BEGIN Passage provided

Question

In a YDSE setup slit separation is \(d = 5\lambda\), where \(\lambda\) is wavelength of light and screen is placed at distance \(D = 10d\). If maximum intensity is \(I_0\), find intensity at a point directly in front of one of the slit.

• A. \(I_0\)
• B. \(\frac{I_0}{3}\)
• C. \(\frac{I_0}{2}\)
• D. \(\frac{I_0}{6}\)

Hint:

In YDSE, \[ I = I_0 \cos^2\left(\frac{\Delta\phi}{2}\right) \] If path difference \(= \frac{\lambda}{4}\), phase difference \(= \frac{\pi}{2}\) and intensity becomes \(I_0/2\).

END Passage provided

Tasks to carry out:
(a) Answer these from the YDSE problem:
(i) What is the slit separation in terms of the wavelength of light?
(ii) What phase difference does the hint give for a path difference of one quarter wavelength?
(iii) What intensity does the hint give for that phase difference?
(b) From the YDSE problem, write out the passage starting at "In a YDSE setup" and ending at "intensity becomes \(I_0/2\).".
(c) Do these statements agree with the YDSE problem? Give yes or no for each, with the words of the problem that decide it.
(i) The screen is placed at a distance of 5d from the slits.
(ii) The problem asks for the intensity at a point midway between the two slits.
(iii) The maximum intensity is taken to be I₀.

BEGIN Data for review

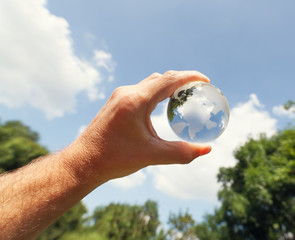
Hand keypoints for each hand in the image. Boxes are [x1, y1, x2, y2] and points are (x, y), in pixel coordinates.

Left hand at [66, 71, 211, 182]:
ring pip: (150, 83)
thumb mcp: (151, 155)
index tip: (206, 81)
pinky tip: (162, 105)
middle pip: (161, 78)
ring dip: (168, 86)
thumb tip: (206, 149)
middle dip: (182, 80)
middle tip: (198, 90)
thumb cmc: (114, 158)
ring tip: (183, 96)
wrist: (82, 162)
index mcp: (136, 101)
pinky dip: (157, 92)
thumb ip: (181, 152)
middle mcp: (127, 93)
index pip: (169, 80)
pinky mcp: (116, 103)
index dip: (190, 77)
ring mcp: (119, 96)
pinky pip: (141, 90)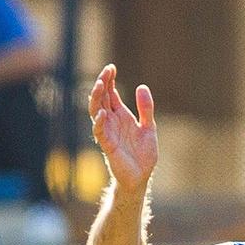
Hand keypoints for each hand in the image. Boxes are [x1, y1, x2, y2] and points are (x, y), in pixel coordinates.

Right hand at [88, 64, 157, 191]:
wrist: (141, 177)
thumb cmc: (143, 155)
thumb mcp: (149, 128)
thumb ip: (146, 108)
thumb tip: (142, 86)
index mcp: (121, 115)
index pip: (111, 93)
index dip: (109, 80)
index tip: (111, 68)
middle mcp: (112, 121)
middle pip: (102, 98)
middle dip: (102, 83)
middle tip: (106, 71)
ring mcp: (108, 132)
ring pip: (96, 111)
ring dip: (96, 98)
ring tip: (99, 85)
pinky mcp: (107, 145)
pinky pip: (99, 132)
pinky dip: (99, 122)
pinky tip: (103, 113)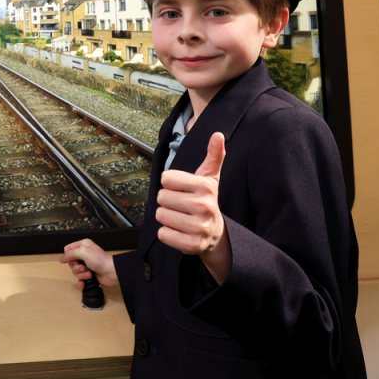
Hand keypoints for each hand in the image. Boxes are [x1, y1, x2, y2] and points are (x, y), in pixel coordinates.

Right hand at [60, 238, 118, 287]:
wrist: (112, 272)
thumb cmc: (99, 260)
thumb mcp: (83, 252)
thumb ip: (70, 254)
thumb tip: (60, 259)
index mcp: (82, 246)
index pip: (68, 249)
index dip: (68, 256)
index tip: (74, 259)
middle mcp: (83, 255)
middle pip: (71, 262)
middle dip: (76, 267)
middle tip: (84, 267)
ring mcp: (86, 265)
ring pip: (75, 271)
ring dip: (81, 274)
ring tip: (89, 274)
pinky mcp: (88, 275)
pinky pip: (78, 280)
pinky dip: (81, 282)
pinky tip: (83, 283)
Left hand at [156, 131, 230, 281]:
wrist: (216, 234)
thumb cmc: (206, 201)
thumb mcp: (210, 179)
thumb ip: (213, 156)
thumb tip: (218, 135)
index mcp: (205, 187)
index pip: (166, 179)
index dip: (170, 184)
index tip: (182, 190)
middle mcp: (204, 206)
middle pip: (161, 197)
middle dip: (167, 201)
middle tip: (181, 206)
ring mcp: (199, 227)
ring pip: (160, 215)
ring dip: (166, 217)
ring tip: (180, 218)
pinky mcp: (192, 244)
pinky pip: (163, 234)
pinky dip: (167, 233)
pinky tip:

END Data for review

Numbered answers:
(a)
(i) 5λ
(ii) π/2
(iii) I₀/2

(b)
In a YDSE setup slit separation is \(d = 5\lambda\), where \(\lambda\) is wavelength of light and screen is placed at distance \(D = 10d\). If maximum intensity is \(I_0\), find intensity at a point directly in front of one of the slit.

• A. \(I_0\)
• B. \(\frac{I_0}{3}\)
• C. \(\frac{I_0}{2}\)
• D. \(\frac{I_0}{6}\)

Hint:

In YDSE, \[ I = I_0 \cos^2\left(\frac{\Delta\phi}{2}\right) \] If path difference \(= \frac{\lambda}{4}\), phase difference \(= \frac{\pi}{2}\) and intensity becomes \(I_0/2\).

(c)
(i) No: "screen is placed at distance \(D = 10d\)"
(ii) No: "find intensity at a point directly in front of one of the slit"
(iii) Yes: "If maximum intensity is \(I_0\)"